## EXERCISE DESCRIPTION
Format everything from the line containing "Midbrain Activation Training" down to the line containing "SME IT Support i" in the records below as a JSON list of strings, one string per line, with blank lines omitted. Leave out the picture markers.

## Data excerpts

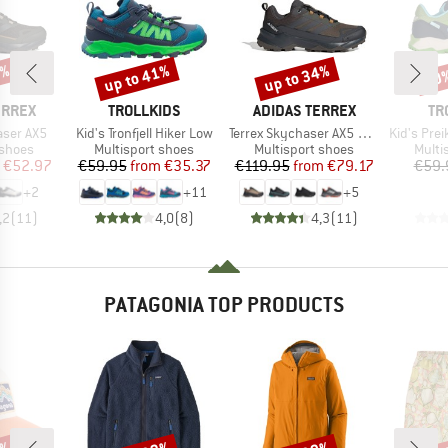
7%
up to 41%
up to 34%
40
Discount
Discount
Disc
BRAND
BRAND
BR
ERREX
TROLLKIDS
ADIDAS TERREX
TR
Item(s)
Item(s)
Item(s)
aser AX5
Kid's Tronfjell Hiker Low
Terrex Skychaser AX5 GORE-TEX
Kid's Preikesto
oup
Product group
Product group
Produ
 shoes
Multisport shoes
Multisport shoes
Multi
ice
duced Price
Price
Reduced Price
Price
Reduced Price
€52.97
€59.95
from
€35.37
€119.95
from
€79.17
€59.
+
2
+
11
+
5
,2
(
11
)
4,0
(
8
)
4,3
(
11
)
PATAGONIA TOP PRODUCTS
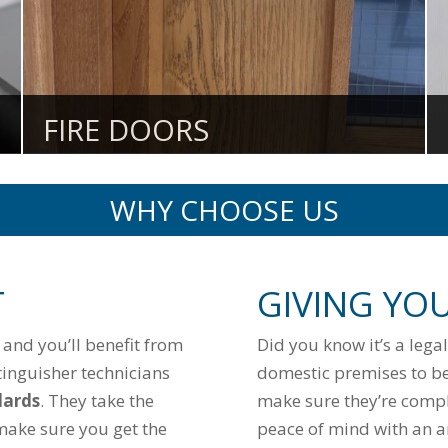
FIRE DOORS
WHY CHOOSE US
T
GIVING YO
e and you’ll benefit from
Did you know it’s a lega
tinguisher technicians
domestic premises to be
dards
. They take the
make sure they’re compli
make sure you get the
peace of mind with an an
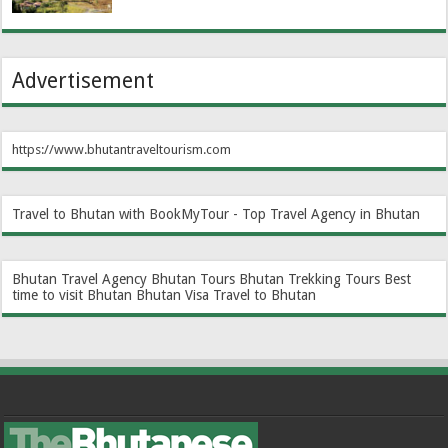
Advertisement
https://www.bhutantraveltourism.com
Travel to Bhutan with BookMyTour - Top Travel Agency in Bhutan
Bhutan Travel Agency
Bhutan Tours
Bhutan Trekking Tours
Best
time to visit Bhutan
Bhutan Visa
Travel to Bhutan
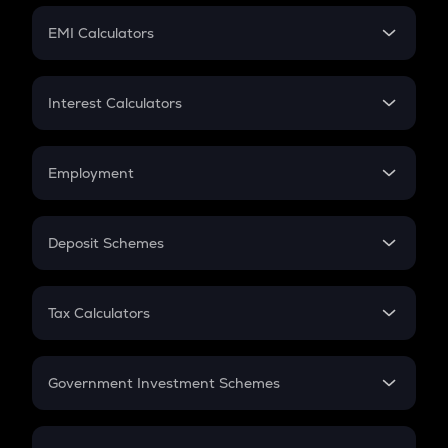
Crypto Futures
SIP
EMI Calculators
Lumpsum
EMI
Home Loan EMI
Interest Calculators
Car Loan EMI
Compound Interest
Credit Card EMI
Simple Interest
Employment
Flat Interest
In-Hand Salary
Salary Hike
Deposit Schemes
Work Experience
FD
PPF
RD
Tax Calculators
Gratuity
GST
Retirement
Government Investment Schemes
Sukanya Samriddhu Yojana
NPS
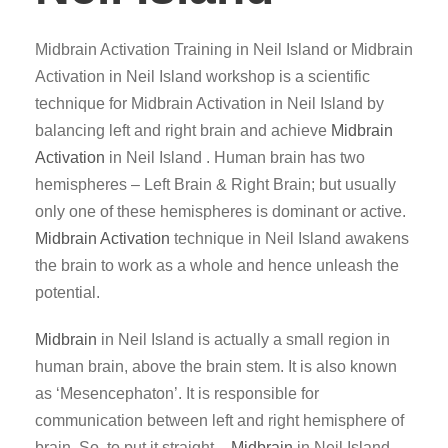
Midbrain Activation Training in Neil Island or Midbrain
Activation in Neil Island workshop is a scientific
technique for Midbrain Activation in Neil Island by
balancing left and right brain and achieve
Midbrain
Activation
in Neil Island . Human brain has two
hemispheres – Left Brain & Right Brain; but usually
only one of these hemispheres is dominant or active.
Midbrain Activation
technique in Neil Island awakens
the brain to work as a whole and hence unleash the
potential.
Midbrain
in Neil Island is actually a small region in
human brain, above the brain stem. It is also known
as ‘Mesencephaton’. It is responsible for
communication between left and right hemisphere of
brain. So, to put it straight –
Midbrain
in Neil Island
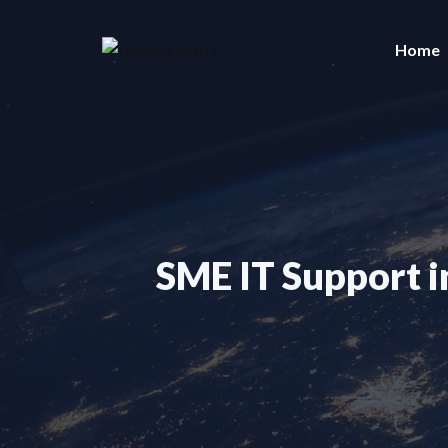
Skip
to
Home
content
SME IT Support i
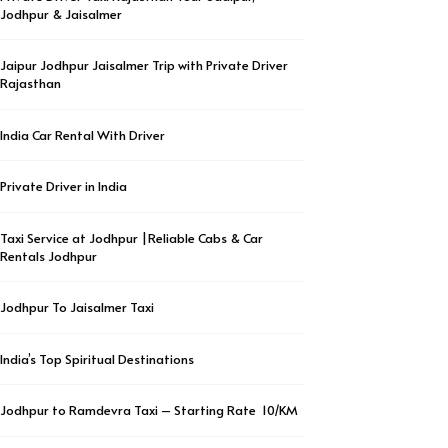
Jodhpur & Jaisalmer
Jaipur Jodhpur Jaisalmer Trip with Private Driver
Rajasthan
India Car Rental With Driver
Private Driver in India
Taxi Service at Jodhpur |Reliable Cabs & Car
Rentals Jodhpur
Jodhpur To Jaisalmer Taxi
India’s Top Spiritual Destinations
Jodhpur to Ramdevra Taxi – Starting Rate ₹ 10/KM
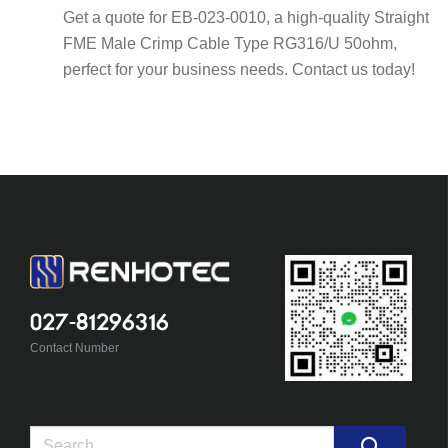
Get a quote for EB-023-0010, a high-quality Straight
FME Male Crimp Cable Type RG316/U 50ohm,
perfect for your business needs. Contact us today!
027-81296316
Contact Number
Search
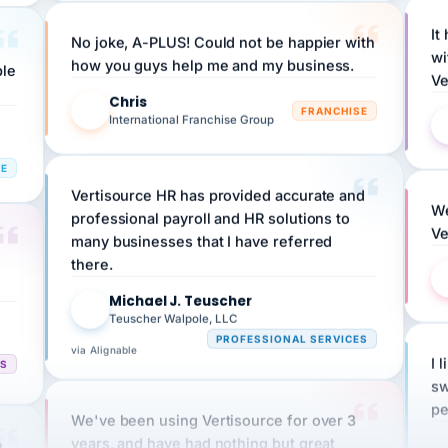
It
No joke, A-PLUS! Could not be happier with
wi
ple
how you guys help me and my business.
Ve
Chris
C
FRANCHISE
International Franchise Group
RE
Vertisource HR has provided accurate and
We
professional payroll and HR solutions to
Ve
many businesses that I have referred
there.
Michael J. Teuscher
MJ
Teuscher Walpole, LLC
PROFESSIONAL SERVICES
via Alignable
I 
CS
sw
pe
We've been using Vertisource for over 3
n
years, and have had nothing but great
HR
experiences.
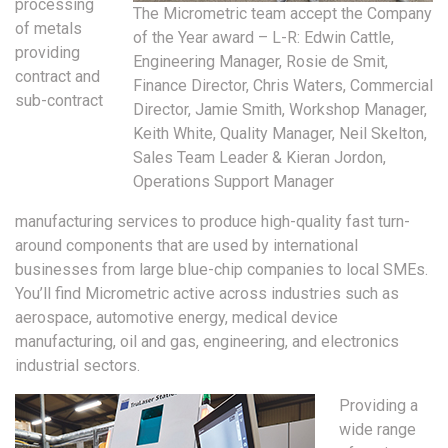
processing
The Micrometric team accept the Company
of metals
of the Year award – L-R: Edwin Cattle,
providing
Engineering Manager, Rosie de Smit,
contract and
Finance Director, Chris Waters, Commercial
sub-contract
Director, Jamie Smith, Workshop Manager,
Keith White, Quality Manager, Neil Skelton,
Sales Team Leader & Kieran Jordon,
Operations Support Manager
manufacturing services to produce high-quality fast turn-
around components that are used by international
businesses from large blue-chip companies to local SMEs.
You’ll find Micrometric active across industries such as
aerospace, automotive energy, medical device
manufacturing, oil and gas, engineering, and electronics
industrial sectors.
Providing a
wide range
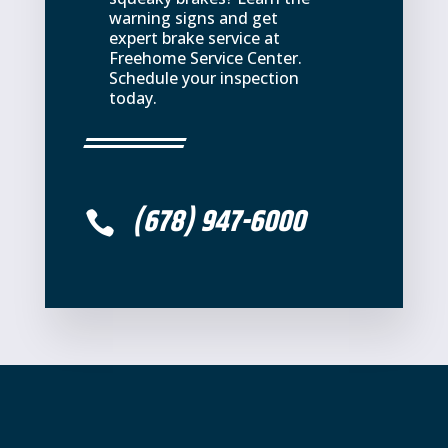
warning signs and get
expert brake service at
Freehome Service Center.
Schedule your inspection
today.
(678) 947-6000


## TASK OUTPUT
[
  "Midbrain Activation Training in Neil Island or Midbrain",
  "Activation in Neil Island workshop is a scientific",
  "technique for Midbrain Activation in Neil Island by",
  "balancing left and right brain and achieve",
  "Midbrain",
  "Activation",
  "in Neil Island . Human brain has two",
  "hemispheres – Left Brain & Right Brain; but usually",
  "only one of these hemispheres is dominant or active.",
  "Midbrain Activation",
  "technique in Neil Island awakens",
  "the brain to work as a whole and hence unleash the",
  "potential.",
  "Midbrain",
  "in Neil Island is actually a small region in",
  "human brain, above the brain stem. It is also known",
  "as ‘Mesencephaton’. It is responsible for",
  "communication between left and right hemisphere of",
  "brain. So, to put it straight –",
  "Midbrain",
  "in Neil Island",
  "Skip",
  "to",
  "Home",
  "content",
  "SME IT Support i"
]